[Dataset entries]
◇ ◇ ◇ ◇ ◇
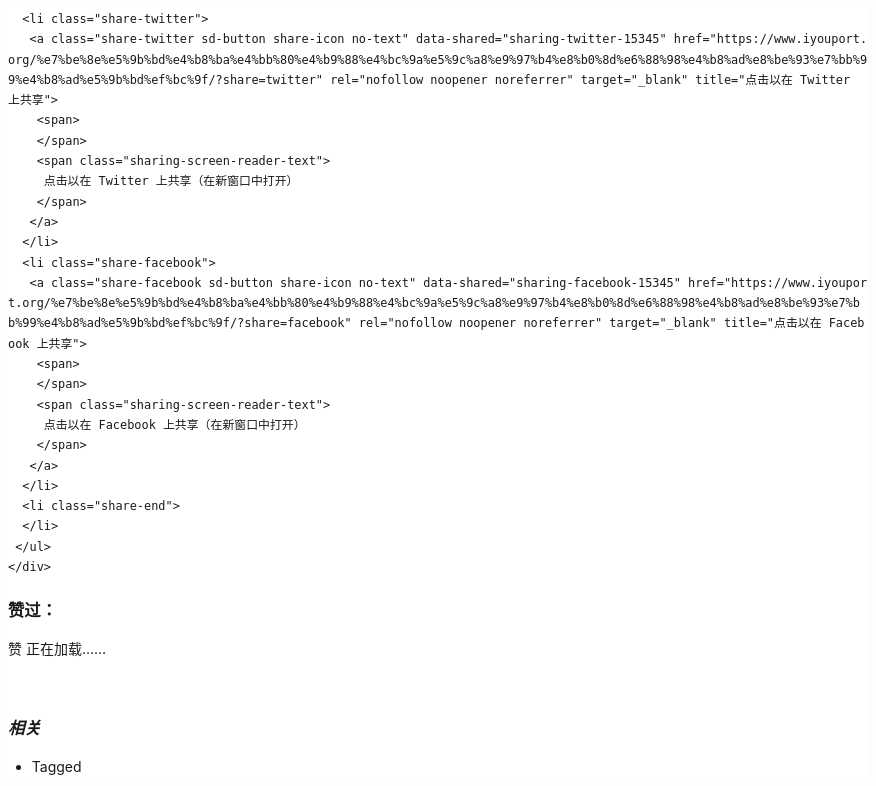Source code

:       <li class="share-twitter">
       <a class="share-twitter sd-button share-icon no-text" data-shared="sharing-twitter-15345" href="https://www.iyouport.org/%e7%be%8e%e5%9b%bd%e4%b8%ba%e4%bb%80%e4%b9%88%e4%bc%9a%e5%9c%a8%e9%97%b4%e8%b0%8d%e6%88%98%e4%b8%ad%e8%be%93%e7%bb%99%e4%b8%ad%e5%9b%bd%ef%bc%9f/?share=twitter" rel="nofollow noopener noreferrer" target="_blank" title="点击以在 Twitter 上共享">
        <span>
        </span>
        <span class="sharing-screen-reader-text">
         点击以在 Twitter 上共享（在新窗口中打开）
        </span>
       </a>
      </li>
      <li class="share-facebook">
       <a class="share-facebook sd-button share-icon no-text" data-shared="sharing-facebook-15345" href="https://www.iyouport.org/%e7%be%8e%e5%9b%bd%e4%b8%ba%e4%bb%80%e4%b9%88%e4%bc%9a%e5%9c%a8%e9%97%b4%e8%b0%8d%e6%88%98%e4%b8%ad%e8%be%93%e7%bb%99%e4%b8%ad%e5%9b%bd%ef%bc%9f/?share=facebook" rel="nofollow noopener noreferrer" target="_blank" title="点击以在 Facebook 上共享">
        <span>
        </span>
        <span class="sharing-screen-reader-text">
         点击以在 Facebook 上共享（在新窗口中打开）
        </span>
       </a>
      </li>
      <li class="share-end">
      </li>
     </ul>
    </div>
   </div>
  </div>
  <div class="sharedaddy sd-block sd-like jetpack-likes-widget-wrapper jetpack-likes-widget-unloaded" data-name="like-post-frame-161182987-15345-5fc6699ae6da3" data-src="https://widgets.wp.com/likes/#blog_id=161182987&amp;post_id=15345&amp;origin=www.iyouport.org&amp;obj_id=161182987-15345-5fc6699ae6da3" id="like-post-wrapper-161182987-15345-5fc6699ae6da3">
   <h3 class="sd-title">
    赞过：
   </h3>
   <div class="likes-widget-placeholder post-likes-widget-placeholder" style="height: 55px;">
    <span class="button">
     <span>
      赞
     </span>
    </span>
    <span class="loading">
     正在加载……
    </span>
   </div>
   <span class="sd-text-color">
   </span>
   <a class="sd-link-color">
   </a>
  </div>
  <div class="jp-relatedposts" id="jp-relatedposts">
   <h3 class="jp-relatedposts-headline">
    <em>
     相关
    </em>
   </h3>
  </div>
 </div>
 <div class="entry-footer">
  <ul class="post-tags light-text">
   <li>
    Tagged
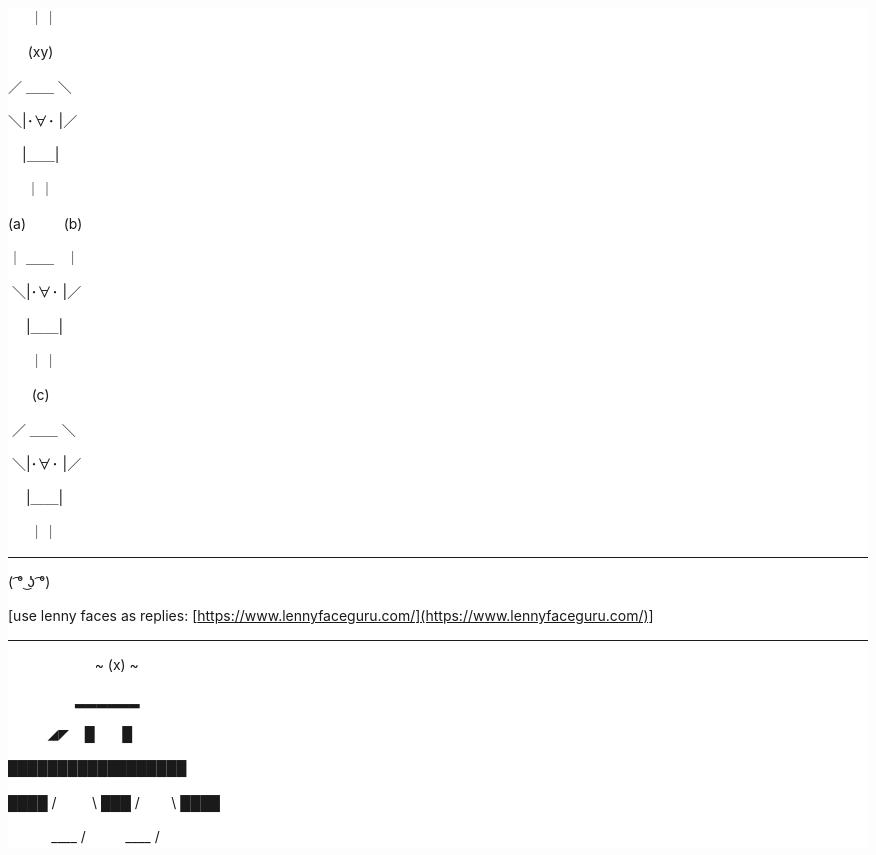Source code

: 　  ｜｜

  

     (xy)　 

／ ＿＿ ＼ 

＼|･∀･ |／ 

　|＿＿| 

　 ｜｜

  

(a)　      (b)

｜ ＿＿   ｜ 

 ＼|･∀･ |／ 

　 |＿＿| 

　  ｜｜

  

      (c)

 ／ ＿＿ ＼ 

 ＼|･∀･ |／ 

　 |＿＿| 

　  ｜｜

  

---

  

( ͡° ͜ʖ ͡°) 

  

[use lenny faces as replies: [https://www.lennyfaceguru.com/](https://www.lennyfaceguru.com/)]

  

---

  

                      ~ (x) ~   

                 ▂▂▂▂▂▂            

          ◢◤    █       █      

██████████████████

████ /         \ ███ /        \ ████

           \____ /          \____ /
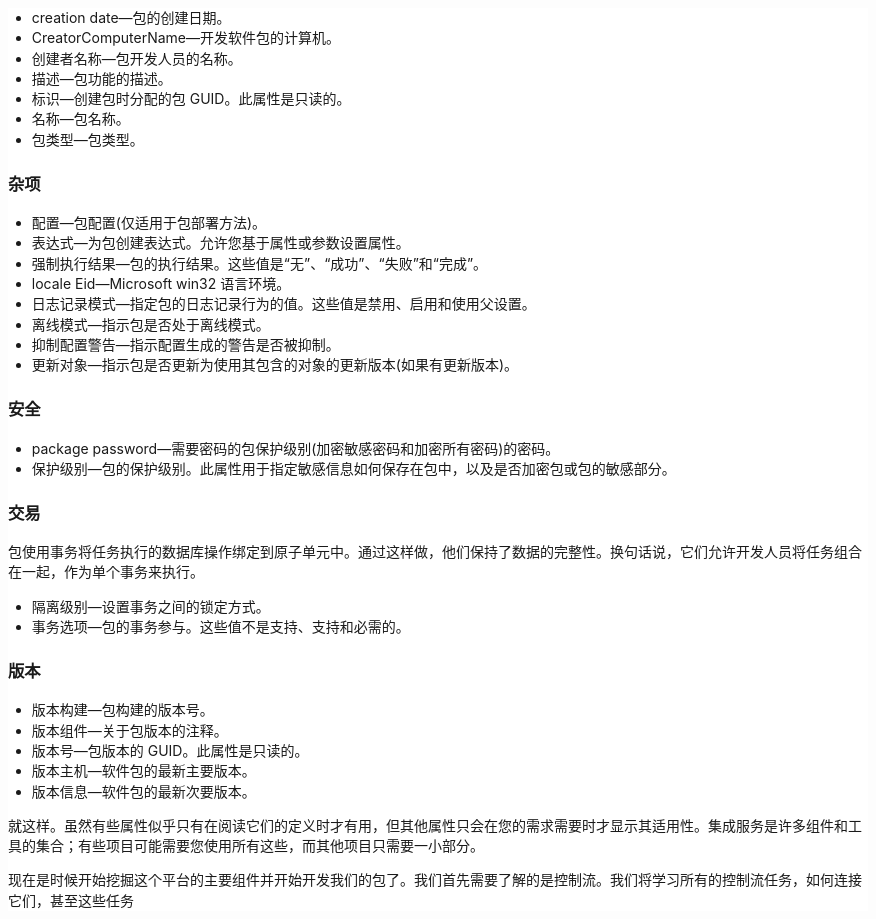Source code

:*   creation date—包的创建日期。
*   CreatorComputerName—开发软件包的计算机。
*   创建者名称—包开发人员的名称。
*   描述—包功能的描述。
*   标识—创建包时分配的包 GUID。此属性是只读的。
*   名称—包名称。
*   包类型—包类型。

### 杂项

*   配置—包配置(仅适用于包部署方法)。
*   表达式—为包创建表达式。允许您基于属性或参数设置属性。
*   强制执行结果—包的执行结果。这些值是“无”、“成功”、“失败”和“完成”。
*   locale Eid—Microsoft win32 语言环境。
*   日志记录模式—指定包的日志记录行为的值。这些值是禁用、启用和使用父设置。
*   离线模式—指示包是否处于离线模式。
*   抑制配置警告—指示配置生成的警告是否被抑制。
*   更新对象—指示包是否更新为使用其包含的对象的更新版本(如果有更新版本)。

### 安全

*   package password—需要密码的包保护级别(加密敏感密码和加密所有密码)的密码。
*   保护级别—包的保护级别。此属性用于指定敏感信息如何保存在包中，以及是否加密包或包的敏感部分。

### 交易

包使用事务将任务执行的数据库操作绑定到原子单元中。通过这样做，他们保持了数据的完整性。换句话说，它们允许开发人员将任务组合在一起，作为单个事务来执行。

*   隔离级别—设置事务之间的锁定方式。
*   事务选项—包的事务参与。这些值不是支持、支持和必需的。

### 版本

*   版本构建—包构建的版本号。
*   版本组件—关于包版本的注释。
*   版本号—包版本的 GUID。此属性是只读的。
*   版本主机—软件包的最新主要版本。
*   版本信息—软件包的最新次要版本。

就这样。虽然有些属性似乎只有在阅读它们的定义时才有用，但其他属性只会在您的需求需要时才显示其适用性。集成服务是许多组件和工具的集合；有些项目可能需要您使用所有这些，而其他项目只需要一小部分。

现在是时候开始挖掘这个平台的主要组件并开始开发我们的包了。我们首先需要了解的是控制流。我们将学习所有的控制流任务，如何连接它们，甚至这些任务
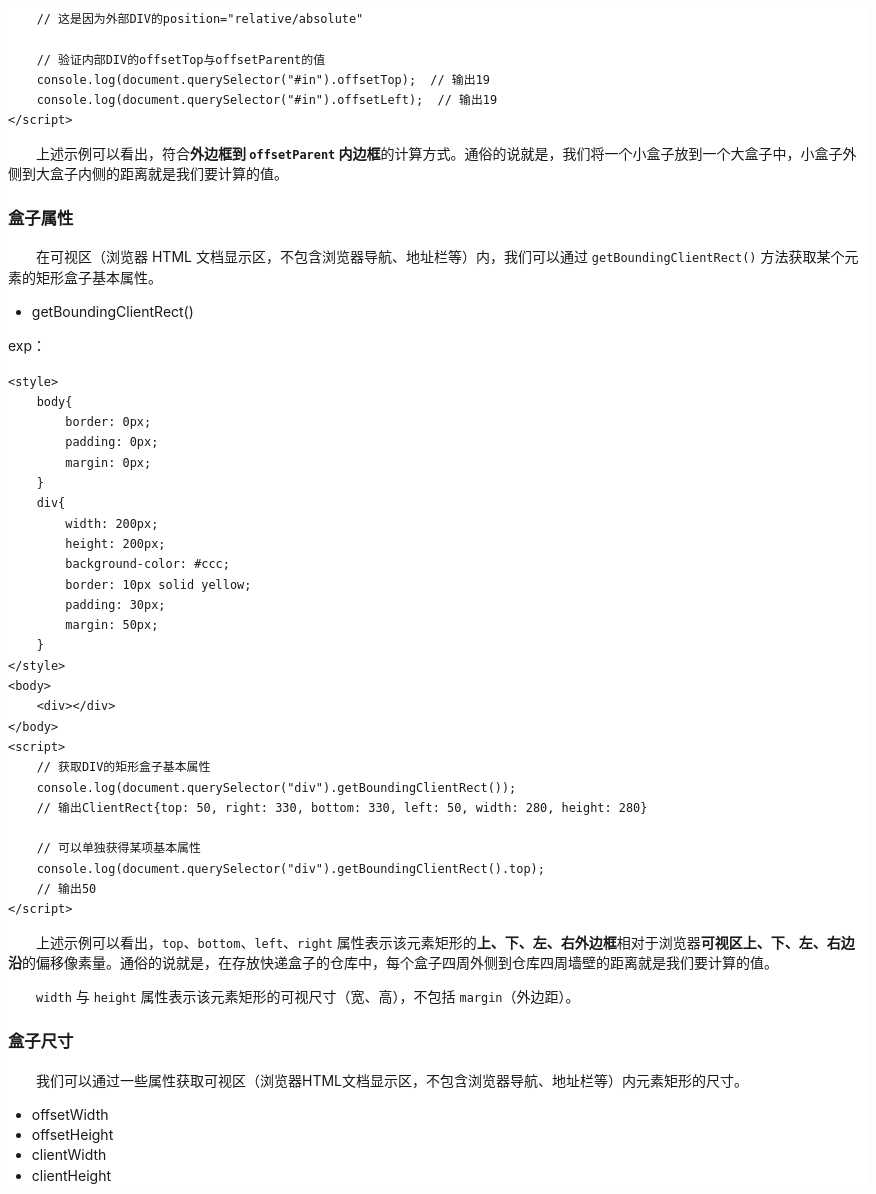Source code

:         // 这是因为外部DIV的position="relative/absolute"
    
        // 验证内部DIV的offsetTop与offsetParent的值
        console.log(document.querySelector("#in").offsetTop);  // 输出19
        console.log(document.querySelector("#in").offsetLeft);  // 输出19
    </script>

　　上述示例可以看出，符合**外边框到 `offsetParent` 内边框**的计算方式。通俗的说就是，我们将一个小盒子放到一个大盒子中，小盒子外侧到大盒子内侧的距离就是我们要计算的值。

### 盒子属性

　　在可视区（浏览器 HTML 文档显示区，不包含浏览器导航、地址栏等）内，我们可以通过 `getBoundingClientRect()` 方法获取某个元素的矩形盒子基本属性。

- getBoundingClientRect()

exp：

    <style>
        body{
            border: 0px;
            padding: 0px;
            margin: 0px;
        }
        div{
            width: 200px;
            height: 200px;
            background-color: #ccc;
            border: 10px solid yellow;
            padding: 30px;
            margin: 50px;
        }
    </style>
    <body>
        <div></div>
    </body>
    <script>
        // 获取DIV的矩形盒子基本属性
        console.log(document.querySelector("div").getBoundingClientRect());
        // 输出ClientRect{top: 50, right: 330, bottom: 330, left: 50, width: 280, height: 280}
    
        // 可以单独获得某项基本属性
        console.log(document.querySelector("div").getBoundingClientRect().top);
        // 输出50
    </script>

　　上述示例可以看出，`top`、`bottom`、`left`、`right` 属性表示该元素矩形的**上、下、左、右外边框**相对于浏览器**可视区上、下、左、右边沿**的偏移像素量。通俗的说就是，在存放快递盒子的仓库中，每个盒子四周外侧到仓库四周墙壁的距离就是我们要计算的值。

　　`width` 与 `height` 属性表示该元素矩形的可视尺寸（宽、高），不包括 `margin`（外边距）。

### 盒子尺寸

　　我们可以通过一些属性获取可视区（浏览器HTML文档显示区，不包含浏览器导航、地址栏等）内元素矩形的尺寸。

- offsetWidth
- offsetHeight
- clientWidth
- clientHeight
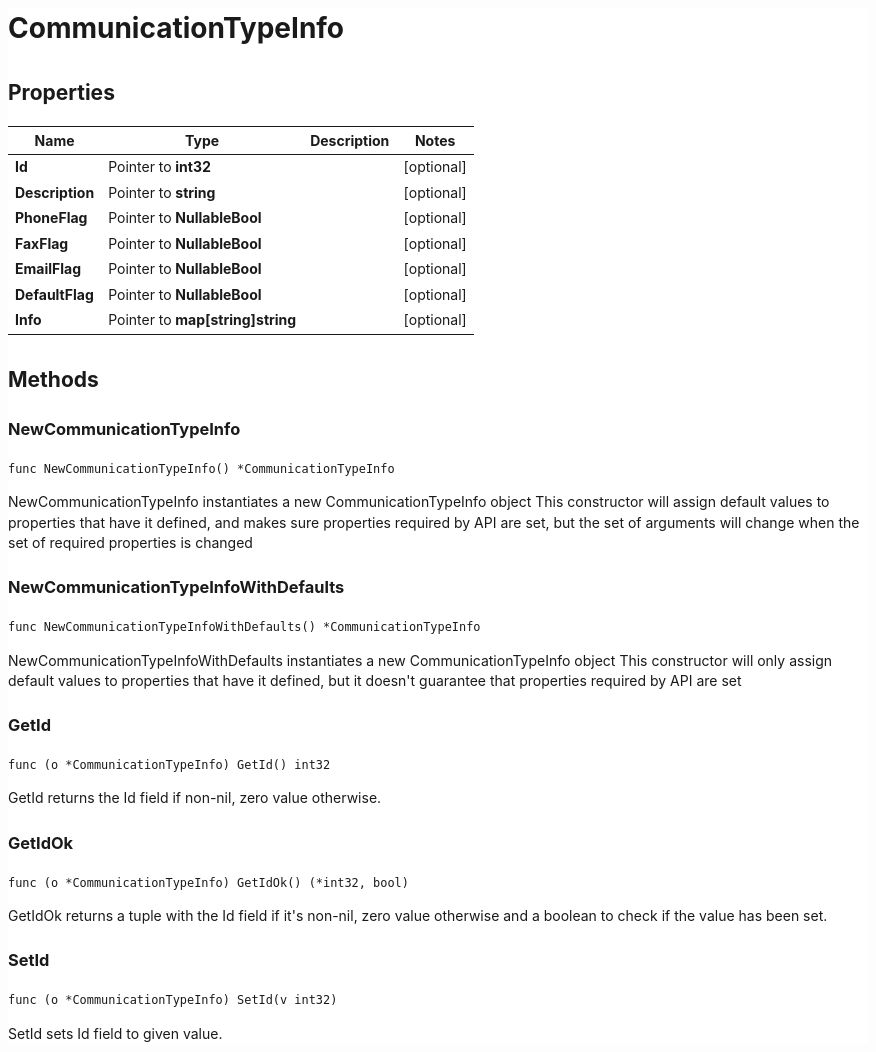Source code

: # CommunicationTypeInfo

## Properties

Name | Type | Description | Notes
------------ | ------------- | ------------- | -------------
**Id** | Pointer to **int32** |  | [optional] 
**Description** | Pointer to **string** |  | [optional] 
**PhoneFlag** | Pointer to **NullableBool** |  | [optional] 
**FaxFlag** | Pointer to **NullableBool** |  | [optional] 
**EmailFlag** | Pointer to **NullableBool** |  | [optional] 
**DefaultFlag** | Pointer to **NullableBool** |  | [optional] 
**Info** | Pointer to **map[string]string** |  | [optional] 

## Methods

### NewCommunicationTypeInfo

`func NewCommunicationTypeInfo() *CommunicationTypeInfo`

NewCommunicationTypeInfo instantiates a new CommunicationTypeInfo object
This constructor will assign default values to properties that have it defined,
and makes sure properties required by API are set, but the set of arguments
will change when the set of required properties is changed

### NewCommunicationTypeInfoWithDefaults

`func NewCommunicationTypeInfoWithDefaults() *CommunicationTypeInfo`

NewCommunicationTypeInfoWithDefaults instantiates a new CommunicationTypeInfo object
This constructor will only assign default values to properties that have it defined,
but it doesn't guarantee that properties required by API are set

### GetId

`func (o *CommunicationTypeInfo) GetId() int32`

GetId returns the Id field if non-nil, zero value otherwise.

### GetIdOk

`func (o *CommunicationTypeInfo) GetIdOk() (*int32, bool)`

GetIdOk returns a tuple with the Id field if it's non-nil, zero value otherwise
and a boolean to check if the value has been set.

### SetId

`func (o *CommunicationTypeInfo) SetId(v int32)`

SetId sets Id field to given value.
◇ ◇ ◇ ◇ ◇
Return every line above that contains the string "getBoundingClientRect", matching its case exactly.

_Response for this exercise_
　　在可视区（浏览器 HTML 文档显示区，不包含浏览器导航、地址栏等）内，我们可以通过 `getBoundingClientRect()` 方法获取某个元素的矩形盒子基本属性。
- getBoundingClientRect()
        console.log(document.querySelector("div").getBoundingClientRect());
        console.log(document.querySelector("div").getBoundingClientRect().top);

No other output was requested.